═══ RECORDS FOR THE TASK ═══

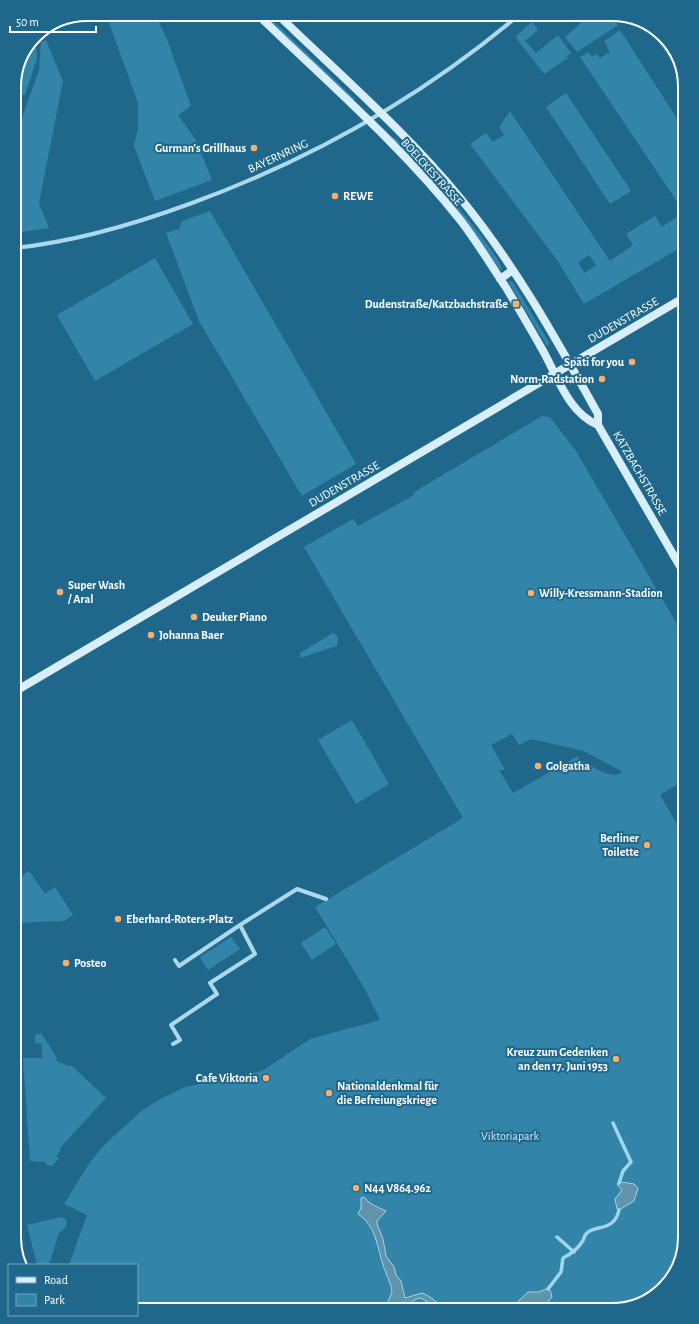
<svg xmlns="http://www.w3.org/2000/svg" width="699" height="1324" font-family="'Alegreya Sans',sans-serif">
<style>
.green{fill:#3284a9;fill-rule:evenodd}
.water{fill:#6193ab;stroke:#9fd6ed}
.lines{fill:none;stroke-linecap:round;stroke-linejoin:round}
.stream{stroke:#9fd6ed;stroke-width:3.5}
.street{stroke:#acd8ec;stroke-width:4}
.secondary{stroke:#d8eef9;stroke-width:8}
.poi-dot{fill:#fab06c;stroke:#1f688c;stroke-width:1.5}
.labels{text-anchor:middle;stroke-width:4;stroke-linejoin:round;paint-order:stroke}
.poi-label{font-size:12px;font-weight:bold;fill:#fff;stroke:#1f688c;text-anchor:start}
.street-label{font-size:12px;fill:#fff;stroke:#1f688c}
.park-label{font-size:12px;fill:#d1ecf9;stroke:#1f688c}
.rim{fill:none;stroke:#fff;stroke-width:2}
</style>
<rect width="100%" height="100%" fill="#1f688c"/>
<path class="green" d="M106,14h49l11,23 25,69 -13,9 18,25 16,40 -57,21 -21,-55 4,-18v-25z
M261,14h5l89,85 -3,2z
M591,14h18l9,11 -41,27 -12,-15z
M532,22l6,8 -13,11 11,12 22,-18 13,18 -5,3 2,2 -24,16 -28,-36 1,-3z
M620,30l65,101v114l-101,59 -27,-44 -87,-116 16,-11 7,9 11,-7 -5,-8 11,-16 100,150 23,-16 -7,-11 29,-18 7,11 22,-15 -104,-155 9,-5 3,5 4,-3 4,4 10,-6 -6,-11zM589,255l7,10 -11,8 -7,-10z
M657,30l22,29 5,21 -31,-47z
M46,40l17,41 -24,122 10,25 -35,5v-86l4,-18 21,-59 2,-28z
M36,44l1,15 -12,36 -11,-1v-12l16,-36z
M566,93l65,98 -21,13 -64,-97z
M394,137c19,17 106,114 108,133l-3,-1 -15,-22 -93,-108z
M210,211l146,253 -54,32 -103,-175 -33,-88 13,-4 3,-8z
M155,258l38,66 -98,57 -38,-66z
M509,281h3l38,63 -3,2 -38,-63z
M542,416l8,1 26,34 109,187v142l-25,15 25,43v400l-12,40 -33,26 -28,6h-475v-45h-68l18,-50 -23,-11 24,-39 14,-18 38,-35 20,-13 25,-12 77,-16 48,-32 70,-19 -15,-31 -50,-82 148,-89 -159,-271 49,-28 5,7 49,-27 8,-5 -1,-2zM512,734l7,11 12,-6 53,12 39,21c-14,8 -27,-4 -40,-11l-2,1 -3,-6 -65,37 -14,-23h6l-14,-25z
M333,633l5,3 -1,10 -37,12v-5z
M352,720l37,64 -33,20 -38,-64z
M29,871l16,23 10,-7 18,28 -9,6 -50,2v-42z
M325,927l11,17 -24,16 -11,-17z
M231,937l9,12 -32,21 -8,-13z
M41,1033l16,25 -1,3 13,5 2,-1 35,33 -46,50 1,2 -5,6 3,2 -7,8 -5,-1 -2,-3 -15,-1 -7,-103h19v-14l-7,-1v-8z
M61,1217l5,2c2,7 -1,10 -7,14l-10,32h-12l-10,-40z"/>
<path class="water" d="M622,1182l12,2 4,4 -4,13 -15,9 -2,-1 -2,-10 7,-9 -5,-6z
M364,1197l7,7 15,7 -9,10v3l6,15 3,17 8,11 2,8 5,6 4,17 17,-5c12,4 17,15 30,17h-12l-19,-12 -5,1 -6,5 1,6 -18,-1 -6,-5 5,-12c-1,-9 -6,-18 -9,-27 -6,-19 -7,-39 -25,-51l3,-6v-10z
M546,1289l4,1 2,7 -7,8h-8l-7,5h-21l19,-18h11z"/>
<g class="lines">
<path class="stream" d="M613,1123l18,39 -8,9 -4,12
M557,1237l17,15
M548,1289l13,-17 2,-14c8,-4 14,-8 19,-16 2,-2 2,-6 4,-8 8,-10 28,-1 33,-24"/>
<path class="street" d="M56,21l5,-2
M14,248c61,-6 121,-24 178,-45 120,-44 231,-107 328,-189
M240,925l57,-36 29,10
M173,1044l7,-4 -9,-15 46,-31 -7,-11 45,-29 -15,-29 -61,41 -4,-6
M14,1225l9,40"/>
<path class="secondary" d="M257,14c69,67 144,131 204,207 16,21 30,44 44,65 13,21 25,42 37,63 15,26 26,64 56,76
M277,14c62,60 129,118 184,185 54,66 95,140 137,215v11l87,150
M500,279l13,-9
M14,692l671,-395"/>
</g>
<g class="poi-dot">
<circle cx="254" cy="148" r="4"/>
<circle cx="335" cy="196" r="4"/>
<rect x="512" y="300" width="8" height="8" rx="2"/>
<circle cx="632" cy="362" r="4"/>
<circle cx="602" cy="379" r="4"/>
<circle cx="60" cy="592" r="4"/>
<circle cx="531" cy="593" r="4"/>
<circle cx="194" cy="617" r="4"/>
<circle cx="151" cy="635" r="4"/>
<circle cx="538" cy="766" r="4"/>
<circle cx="647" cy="845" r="4"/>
<circle cx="118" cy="919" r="4"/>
<circle cx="66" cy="963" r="4"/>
<circle cx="616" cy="1059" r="4"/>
<circle cx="266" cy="1078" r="4"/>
<circle cx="329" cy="1093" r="4"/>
<circle cx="356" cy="1188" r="4"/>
</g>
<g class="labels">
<g class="poi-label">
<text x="246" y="152" text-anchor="end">Gurman's Grillhaus</text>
<text x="343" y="200">REWE</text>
<text x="508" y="308" text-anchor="end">Dudenstraße/Katzbachstraße</text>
<text x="624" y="366" text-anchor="end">Späti for you</text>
<text x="594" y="383" text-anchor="end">Norm-Radstation</text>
<text x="68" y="589">Super Wash<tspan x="68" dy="14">/ Aral</tspan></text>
<text x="539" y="597">Willy-Kressmann-Stadion</text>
<text x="202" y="621">Deuker Piano</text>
<text x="159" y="639">Johanna Baer</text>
<text x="546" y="770">Golgatha</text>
<text x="639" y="842" text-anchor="end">Berliner<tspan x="639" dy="14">Toilette</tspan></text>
<text x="126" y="923">Eberhard-Roters-Platz</text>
<text x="74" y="967">Posteo</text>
<text x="608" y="1056" text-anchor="end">Kreuz zum Gedenken<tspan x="608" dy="14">an den 17. Juni 1953</tspan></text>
<text x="258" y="1082" text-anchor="end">Cafe Viktoria</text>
<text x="337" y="1090">Nationaldenkmal für<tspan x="337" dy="14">die Befreiungskriege</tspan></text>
<text x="364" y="1192">N44 V864.962</text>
</g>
<g class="street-label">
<text transform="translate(278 156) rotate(-25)" y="4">BAYERNRING</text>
<text transform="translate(432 172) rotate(48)" y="4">BOELCKESTRASSE</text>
<text transform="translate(623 320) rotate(-30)" y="4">DUDENSTRASSE</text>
<text transform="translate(640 473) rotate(60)" y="4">KATZBACHSTRASSE</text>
<text transform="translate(344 484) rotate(-30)" y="4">DUDENSTRASSE</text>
</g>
<g class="park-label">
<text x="510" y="1140">Viktoriapark</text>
</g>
</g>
<path d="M0 0H699V1324H0ZM87 21H612A66 66 0 0 1 678 87V1237A66 66 0 0 1 612 1303H87A66 66 0 0 1 21 1237V87A66 66 0 0 1 87 21Z" fill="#1f688c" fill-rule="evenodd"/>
<path class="rim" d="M87 21H612A66 66 0 0 1 678 87V1237A66 66 0 0 1 612 1303H87A66 66 0 0 1 21 1237V87A66 66 0 0 1 87 21Z"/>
<rect x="8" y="1264" width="130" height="52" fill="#1f688c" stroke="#79a4ba"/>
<rect x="16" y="1277" width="20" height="6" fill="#d8eef9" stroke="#79a4ba"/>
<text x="44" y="1284" font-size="12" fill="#ffffff">Road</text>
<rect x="16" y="1294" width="20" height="12" fill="#3284a9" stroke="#79a4ba"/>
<text x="44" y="1304" font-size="12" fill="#ffffff">Park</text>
<path d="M10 26v6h86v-6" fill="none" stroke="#ffffff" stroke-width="2"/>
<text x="16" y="26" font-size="12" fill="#ffffff" stroke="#1f688c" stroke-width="3" paint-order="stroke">50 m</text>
</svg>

═══

WHAT YOU ARE ASKED TO DO: Determine how many lines of the entries contain the string "linejoin", and reply with nothing but the number.

SOLUTION: 2